Data from the Semiconductor Industry Association shows that despite prior U.S. restrictions, China’s semiconductor self-sufficiency ratio rose from 16% in 2019 to an estimated 25% in 2023.1 The expanded controls are designed to throttle access to cutting-edge lithography machines and AI chip designs. Yet, China has been aggressively investing in alternative supply chains, domestic fabrication capacity, and talent acquisition. The emergence of firms like SMIC and the ramping up of quantum dot and photonics research illustrate Beijing’s multi-pronged approach to circumvent U.S. chokeholds.

Moreover, the semiconductor supply chain is highly fragmented and globalized. Key inputs—such as rare earths, chip substrates, and design software—come from countries that the U.S. cannot fully control. Taiwan’s TSMC, South Korea’s Samsung, and the Netherlands’ ASML remain critical players whose cooperation is not guaranteed under tighter U.S. export regimes. This fragmentation dilutes Washington’s leverage and creates loopholes for Beijing to exploit.

Strategic Blowback: Accelerating China’s Tech Independence

Heavy-handed export controls risk pushing China from cautious dependency to full-scale technological autarky faster than many in Washington anticipate. Beijing has framed these restrictions as existential threats, justifying massive state subsidies and policy shifts to develop “homegrown” chip ecosystems. The 14th Five-Year Plan explicitly prioritizes semiconductor self-reliance, allocating billions to R&D and domestic fabs.2 Historical precedents like Japan’s semiconductor embargo in the 1980s show that embargoes often accelerate the targeted country’s innovation and production capabilities rather than suppress them.

This dynamic is critical because it implies the U.S. might be accelerating its own strategic decline in semiconductor dominance by provoking an unyielding Chinese national push.

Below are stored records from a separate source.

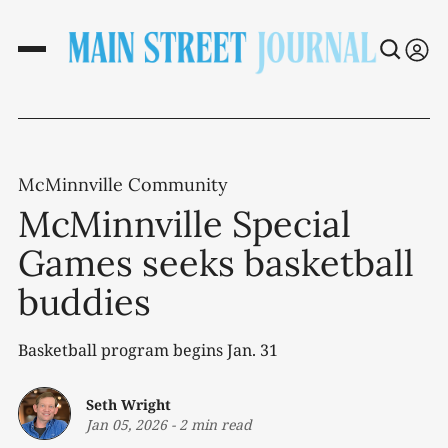
McMinnville Community
McMinnville Special
Games seeks basketball
buddies
Basketball program begins Jan. 31
Seth Wright
Jan 05, 2026
-
2 min read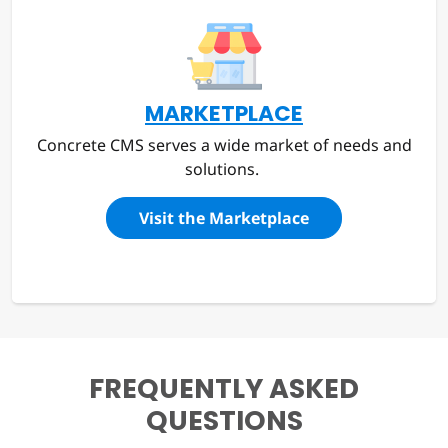
MARKETPLACE
Concrete CMS serves a wide market of needs and
solutions.
Visit the Marketplace
FREQUENTLY ASKED
QUESTIONS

The question is whether America’s tech leadership can withstand a protracted battle of attrition when China marshals its vast capital, state support, and industrial policy muscle.

Geopolitical Ripples: Tech Decoupling and Global Realignment

Strategically, expanded export controls deepen the bifurcation of the global tech ecosystem into U.S-led and China-led spheres. This bifurcation threatens to fracture international standards, supply chains, and innovation networks. Allies and partners may be caught in the crossfire, forced to pick sides or develop parallel capabilities, increasing costs and complexity.

At the same time, China’s push for semiconductor self-reliance could enable Beijing to weaponize chip supplies in future conflicts or diplomatic disputes. The U.S.’s attempt to “starve” China of AI chips may ironically empower China to deploy its own indigenous chips in military, surveillance, and AI applications without relying on vulnerable foreign suppliers.

Conclusion

The Biden administration’s expanded export controls on AI semiconductor technology are a blunt instrument with limited efficacy. While they may slow China’s AI chip imports in the short term, they risk accelerating China’s strategic leap toward semiconductor self-sufficiency and deepening global tech bifurcation. The hard truth is that America’s tech war with China will not be won through export restrictions alone but demands a more nuanced, multi-dimensional strategy that addresses innovation, supply chain resilience, and global alliances.

References

Footnotes

  1. Semiconductor Industry Association, “China’s Semiconductor Self-Sufficiency Trends,” 2023 Report.

  2. China State Council, “14th Five-Year Plan for National Science and Technology Innovation,” 2021.